Still, he kept his head down. Basra was relatively stable for most of the time known to Americans as “the insurgency”, and when Iraq was once again ripped apart by the rise of Daesh, the city was never threatened by the terror group. But Basra has a problem. Basra lies at the end of the line, so to speak, of the Shatt al-Arab waterway, and thus is very reliant on people further upriver not doing things like building giant dams. Alas, this is exactly what the Iranians and, to a greater extent the Turks, have done. So now, Basra is reliant on water from elsewhere for drinking. And for the last few months, the water coming from Iran, itself facing shortages of the precious liquid, has been less than ideal. In fact, 20,000 or more people have been hospitalized due to the toxins in the water. Some of the young man’s friends went to a protest one evening in late August, angry about the lack of attention to their plight by the constantly-squabbling, ever-corrupt government in Baghdad. But some of his friends didn’t come home the next morning. And many others woke up in the hospital, shot with live ammunition by security forces.

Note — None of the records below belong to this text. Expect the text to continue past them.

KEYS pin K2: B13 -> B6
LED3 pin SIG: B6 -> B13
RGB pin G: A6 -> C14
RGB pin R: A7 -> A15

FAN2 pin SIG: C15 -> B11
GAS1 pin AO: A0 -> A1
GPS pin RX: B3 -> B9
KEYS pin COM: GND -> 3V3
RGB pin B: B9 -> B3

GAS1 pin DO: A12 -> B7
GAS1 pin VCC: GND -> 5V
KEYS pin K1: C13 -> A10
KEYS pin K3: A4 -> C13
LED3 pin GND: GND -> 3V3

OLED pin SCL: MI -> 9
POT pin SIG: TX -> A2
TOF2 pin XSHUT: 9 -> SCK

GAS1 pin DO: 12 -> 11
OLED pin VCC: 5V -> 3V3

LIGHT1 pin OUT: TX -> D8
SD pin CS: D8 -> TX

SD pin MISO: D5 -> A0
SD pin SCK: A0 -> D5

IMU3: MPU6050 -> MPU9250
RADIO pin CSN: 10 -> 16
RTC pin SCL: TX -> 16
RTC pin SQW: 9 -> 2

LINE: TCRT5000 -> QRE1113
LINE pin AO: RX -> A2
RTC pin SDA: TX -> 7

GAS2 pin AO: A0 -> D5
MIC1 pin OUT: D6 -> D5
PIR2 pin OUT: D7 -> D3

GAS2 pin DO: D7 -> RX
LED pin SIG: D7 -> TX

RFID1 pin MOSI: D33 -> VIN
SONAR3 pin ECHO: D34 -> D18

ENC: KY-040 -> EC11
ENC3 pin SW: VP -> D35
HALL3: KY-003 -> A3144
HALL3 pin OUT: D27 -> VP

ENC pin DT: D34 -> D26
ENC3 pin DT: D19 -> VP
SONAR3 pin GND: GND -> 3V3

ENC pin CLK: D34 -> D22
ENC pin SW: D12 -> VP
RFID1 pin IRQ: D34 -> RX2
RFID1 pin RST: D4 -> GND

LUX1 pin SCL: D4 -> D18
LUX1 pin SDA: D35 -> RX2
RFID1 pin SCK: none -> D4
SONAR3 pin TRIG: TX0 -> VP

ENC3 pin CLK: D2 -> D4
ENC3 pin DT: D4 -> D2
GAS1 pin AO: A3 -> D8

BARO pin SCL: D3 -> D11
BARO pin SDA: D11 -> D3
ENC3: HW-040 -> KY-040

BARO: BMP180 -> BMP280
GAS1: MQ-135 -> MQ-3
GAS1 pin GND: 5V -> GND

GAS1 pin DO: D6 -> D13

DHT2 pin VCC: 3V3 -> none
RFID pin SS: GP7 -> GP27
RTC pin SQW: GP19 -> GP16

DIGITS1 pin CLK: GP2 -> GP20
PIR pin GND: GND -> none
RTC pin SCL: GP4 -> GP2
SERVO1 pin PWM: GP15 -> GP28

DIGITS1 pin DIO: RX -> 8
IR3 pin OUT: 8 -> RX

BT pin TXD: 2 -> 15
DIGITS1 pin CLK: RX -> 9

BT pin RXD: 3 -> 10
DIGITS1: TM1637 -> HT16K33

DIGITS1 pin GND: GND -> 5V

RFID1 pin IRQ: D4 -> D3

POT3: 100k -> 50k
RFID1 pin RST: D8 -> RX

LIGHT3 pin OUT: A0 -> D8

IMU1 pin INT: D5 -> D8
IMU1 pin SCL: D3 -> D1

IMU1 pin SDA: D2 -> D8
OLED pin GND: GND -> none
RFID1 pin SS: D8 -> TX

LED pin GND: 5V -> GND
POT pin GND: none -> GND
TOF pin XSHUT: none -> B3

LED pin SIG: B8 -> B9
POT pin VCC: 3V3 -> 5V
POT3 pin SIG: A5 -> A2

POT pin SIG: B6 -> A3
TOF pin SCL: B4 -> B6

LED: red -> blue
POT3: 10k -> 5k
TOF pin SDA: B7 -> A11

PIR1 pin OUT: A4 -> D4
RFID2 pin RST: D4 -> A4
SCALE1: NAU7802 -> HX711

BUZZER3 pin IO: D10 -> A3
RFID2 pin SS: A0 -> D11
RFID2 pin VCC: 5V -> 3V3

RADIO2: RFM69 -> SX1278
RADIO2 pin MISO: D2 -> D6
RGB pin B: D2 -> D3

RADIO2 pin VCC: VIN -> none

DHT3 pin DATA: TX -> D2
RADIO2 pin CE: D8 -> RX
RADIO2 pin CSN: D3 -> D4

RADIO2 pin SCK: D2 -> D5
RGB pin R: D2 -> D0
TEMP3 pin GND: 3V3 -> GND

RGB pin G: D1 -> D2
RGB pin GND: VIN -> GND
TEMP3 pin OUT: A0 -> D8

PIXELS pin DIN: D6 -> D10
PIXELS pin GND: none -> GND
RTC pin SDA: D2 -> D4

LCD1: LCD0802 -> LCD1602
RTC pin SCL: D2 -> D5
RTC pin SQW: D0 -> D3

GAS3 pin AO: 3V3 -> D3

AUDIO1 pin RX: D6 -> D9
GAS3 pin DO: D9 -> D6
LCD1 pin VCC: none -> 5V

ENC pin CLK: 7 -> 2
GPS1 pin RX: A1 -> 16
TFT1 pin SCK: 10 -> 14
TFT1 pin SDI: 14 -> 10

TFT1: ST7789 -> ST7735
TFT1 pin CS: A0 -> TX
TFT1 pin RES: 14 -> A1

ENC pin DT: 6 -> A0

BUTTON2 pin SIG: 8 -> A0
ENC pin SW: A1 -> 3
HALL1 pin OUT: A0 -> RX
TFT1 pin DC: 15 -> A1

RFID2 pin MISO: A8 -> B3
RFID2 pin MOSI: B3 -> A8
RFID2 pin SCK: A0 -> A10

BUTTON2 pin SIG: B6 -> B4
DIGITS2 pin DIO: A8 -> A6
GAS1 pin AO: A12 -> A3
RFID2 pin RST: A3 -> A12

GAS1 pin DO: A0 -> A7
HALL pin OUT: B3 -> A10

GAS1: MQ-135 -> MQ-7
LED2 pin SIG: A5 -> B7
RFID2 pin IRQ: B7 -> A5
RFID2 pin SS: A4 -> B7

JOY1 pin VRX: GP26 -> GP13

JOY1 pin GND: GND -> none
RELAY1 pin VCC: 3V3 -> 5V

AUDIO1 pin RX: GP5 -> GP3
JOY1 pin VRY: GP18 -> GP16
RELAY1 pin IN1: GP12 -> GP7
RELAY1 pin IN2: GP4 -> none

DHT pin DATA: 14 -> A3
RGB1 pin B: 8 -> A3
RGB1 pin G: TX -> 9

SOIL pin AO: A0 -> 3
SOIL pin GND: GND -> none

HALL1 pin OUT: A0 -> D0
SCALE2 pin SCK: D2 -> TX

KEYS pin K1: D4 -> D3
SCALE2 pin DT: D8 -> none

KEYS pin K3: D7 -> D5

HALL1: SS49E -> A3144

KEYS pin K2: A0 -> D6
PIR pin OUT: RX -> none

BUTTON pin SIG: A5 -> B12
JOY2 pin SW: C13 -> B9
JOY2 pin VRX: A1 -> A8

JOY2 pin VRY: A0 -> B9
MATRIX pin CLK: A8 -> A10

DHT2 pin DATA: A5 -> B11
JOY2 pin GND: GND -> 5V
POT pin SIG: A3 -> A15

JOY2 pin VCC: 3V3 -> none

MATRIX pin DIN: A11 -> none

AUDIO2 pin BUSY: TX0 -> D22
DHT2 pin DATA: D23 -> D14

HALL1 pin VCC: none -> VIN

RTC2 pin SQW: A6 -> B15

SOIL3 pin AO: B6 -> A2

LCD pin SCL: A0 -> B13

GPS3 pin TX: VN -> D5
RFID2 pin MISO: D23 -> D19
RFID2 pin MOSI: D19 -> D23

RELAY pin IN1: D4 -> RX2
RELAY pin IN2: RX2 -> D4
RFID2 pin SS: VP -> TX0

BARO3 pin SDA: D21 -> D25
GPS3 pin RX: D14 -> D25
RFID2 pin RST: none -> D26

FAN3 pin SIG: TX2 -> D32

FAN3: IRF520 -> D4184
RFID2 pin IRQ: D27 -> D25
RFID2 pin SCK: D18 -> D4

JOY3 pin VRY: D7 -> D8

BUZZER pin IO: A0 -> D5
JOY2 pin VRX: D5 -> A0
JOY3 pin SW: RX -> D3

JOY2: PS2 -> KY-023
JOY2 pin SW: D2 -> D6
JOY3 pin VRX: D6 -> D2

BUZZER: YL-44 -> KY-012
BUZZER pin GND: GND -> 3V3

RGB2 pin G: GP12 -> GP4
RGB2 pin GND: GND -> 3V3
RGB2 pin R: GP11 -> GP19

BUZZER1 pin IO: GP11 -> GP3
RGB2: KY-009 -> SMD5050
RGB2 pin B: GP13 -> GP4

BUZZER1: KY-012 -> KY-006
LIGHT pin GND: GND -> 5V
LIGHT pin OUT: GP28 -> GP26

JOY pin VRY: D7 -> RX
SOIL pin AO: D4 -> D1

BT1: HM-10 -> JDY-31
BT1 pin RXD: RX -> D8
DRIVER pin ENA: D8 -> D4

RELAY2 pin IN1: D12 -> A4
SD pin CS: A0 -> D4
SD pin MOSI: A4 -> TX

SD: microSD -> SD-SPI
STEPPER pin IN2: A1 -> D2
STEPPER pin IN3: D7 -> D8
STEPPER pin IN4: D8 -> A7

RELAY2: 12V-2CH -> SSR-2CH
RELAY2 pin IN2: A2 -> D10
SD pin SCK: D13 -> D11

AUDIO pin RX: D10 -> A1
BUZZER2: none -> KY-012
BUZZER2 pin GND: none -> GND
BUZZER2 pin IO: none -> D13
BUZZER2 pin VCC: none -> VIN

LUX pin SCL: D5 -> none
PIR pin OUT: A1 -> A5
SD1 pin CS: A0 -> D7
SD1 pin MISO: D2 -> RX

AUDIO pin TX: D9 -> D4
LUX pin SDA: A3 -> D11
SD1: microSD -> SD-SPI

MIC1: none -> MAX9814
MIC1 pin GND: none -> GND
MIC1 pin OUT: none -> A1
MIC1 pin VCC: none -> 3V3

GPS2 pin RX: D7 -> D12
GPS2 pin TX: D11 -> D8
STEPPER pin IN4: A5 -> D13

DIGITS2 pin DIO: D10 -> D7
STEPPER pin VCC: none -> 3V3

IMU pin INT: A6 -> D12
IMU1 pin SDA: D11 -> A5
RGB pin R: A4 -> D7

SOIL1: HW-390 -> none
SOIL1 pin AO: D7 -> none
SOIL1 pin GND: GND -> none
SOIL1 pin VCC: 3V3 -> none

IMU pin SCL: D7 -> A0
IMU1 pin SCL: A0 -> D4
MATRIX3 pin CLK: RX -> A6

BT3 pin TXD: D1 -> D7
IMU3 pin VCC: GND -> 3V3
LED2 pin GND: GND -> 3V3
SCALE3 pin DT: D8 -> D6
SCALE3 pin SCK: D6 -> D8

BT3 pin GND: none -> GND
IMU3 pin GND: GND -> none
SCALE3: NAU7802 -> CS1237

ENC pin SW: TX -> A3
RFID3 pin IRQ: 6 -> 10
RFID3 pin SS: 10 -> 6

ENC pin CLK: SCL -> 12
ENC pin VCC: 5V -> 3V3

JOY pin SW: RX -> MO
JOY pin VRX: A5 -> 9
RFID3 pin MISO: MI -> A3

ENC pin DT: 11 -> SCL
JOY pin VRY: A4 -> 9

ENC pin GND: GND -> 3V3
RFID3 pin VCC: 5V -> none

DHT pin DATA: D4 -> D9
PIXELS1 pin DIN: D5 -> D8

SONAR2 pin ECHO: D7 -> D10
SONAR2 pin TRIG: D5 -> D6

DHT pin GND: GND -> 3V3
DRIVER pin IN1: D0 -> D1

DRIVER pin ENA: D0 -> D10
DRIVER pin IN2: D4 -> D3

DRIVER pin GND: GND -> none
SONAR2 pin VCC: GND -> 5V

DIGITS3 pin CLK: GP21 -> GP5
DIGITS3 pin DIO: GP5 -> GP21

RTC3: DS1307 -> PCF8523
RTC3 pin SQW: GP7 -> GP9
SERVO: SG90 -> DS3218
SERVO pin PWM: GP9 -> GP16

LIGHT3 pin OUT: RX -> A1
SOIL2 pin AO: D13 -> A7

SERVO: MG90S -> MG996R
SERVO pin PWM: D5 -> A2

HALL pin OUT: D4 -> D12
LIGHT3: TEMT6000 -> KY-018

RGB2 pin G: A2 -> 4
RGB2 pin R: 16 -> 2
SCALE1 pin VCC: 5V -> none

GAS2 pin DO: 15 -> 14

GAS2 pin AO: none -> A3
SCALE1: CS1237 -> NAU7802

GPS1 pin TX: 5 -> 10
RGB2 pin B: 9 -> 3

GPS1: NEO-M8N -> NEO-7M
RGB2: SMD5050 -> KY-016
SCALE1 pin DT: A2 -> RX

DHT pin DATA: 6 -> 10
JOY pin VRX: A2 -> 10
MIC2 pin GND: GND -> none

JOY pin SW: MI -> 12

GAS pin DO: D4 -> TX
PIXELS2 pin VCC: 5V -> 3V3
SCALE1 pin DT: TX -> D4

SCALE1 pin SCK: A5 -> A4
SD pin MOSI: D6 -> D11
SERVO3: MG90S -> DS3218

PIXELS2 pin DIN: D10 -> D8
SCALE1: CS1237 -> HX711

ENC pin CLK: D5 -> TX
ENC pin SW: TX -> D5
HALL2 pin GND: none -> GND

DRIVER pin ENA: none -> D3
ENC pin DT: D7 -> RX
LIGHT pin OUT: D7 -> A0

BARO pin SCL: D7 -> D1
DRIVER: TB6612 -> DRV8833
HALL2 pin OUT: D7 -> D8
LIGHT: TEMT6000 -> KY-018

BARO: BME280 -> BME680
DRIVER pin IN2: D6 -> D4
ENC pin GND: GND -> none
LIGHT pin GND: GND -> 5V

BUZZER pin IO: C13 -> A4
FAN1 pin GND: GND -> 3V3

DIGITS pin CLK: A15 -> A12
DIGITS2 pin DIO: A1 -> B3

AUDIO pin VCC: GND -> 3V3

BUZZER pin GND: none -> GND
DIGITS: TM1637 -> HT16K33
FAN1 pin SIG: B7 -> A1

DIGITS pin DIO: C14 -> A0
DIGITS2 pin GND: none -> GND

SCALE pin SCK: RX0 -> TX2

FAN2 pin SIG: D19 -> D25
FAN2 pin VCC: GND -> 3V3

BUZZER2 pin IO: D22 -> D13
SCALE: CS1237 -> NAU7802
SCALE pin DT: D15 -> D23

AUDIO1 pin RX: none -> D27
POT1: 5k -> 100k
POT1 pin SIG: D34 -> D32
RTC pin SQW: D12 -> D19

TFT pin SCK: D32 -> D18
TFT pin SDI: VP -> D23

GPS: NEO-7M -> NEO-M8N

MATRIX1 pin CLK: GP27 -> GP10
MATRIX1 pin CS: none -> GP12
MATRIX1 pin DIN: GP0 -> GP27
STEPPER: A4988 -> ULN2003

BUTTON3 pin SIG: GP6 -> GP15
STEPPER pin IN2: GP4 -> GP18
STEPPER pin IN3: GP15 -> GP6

The straw broke the proverbial camel’s back, and now he stands, Molotov cocktail at the ready, just outside the Iranian consulate building of Basra. And as he lets the Molotov fly through the air, seemingly in slow motion, he has no idea what forces have been building for this moment; he cannot possibly be asked to care about some separatist leader from a coal mining town in east Ukraine being blown up; Syria is another country, and why would his actions threaten the Israelis? And, most importantly, he cannot be expected to predict the actions of an American president thousands of miles away and infinitely more distant socially. Yet he stands at a crossroads the likes of which are seldom seen in history.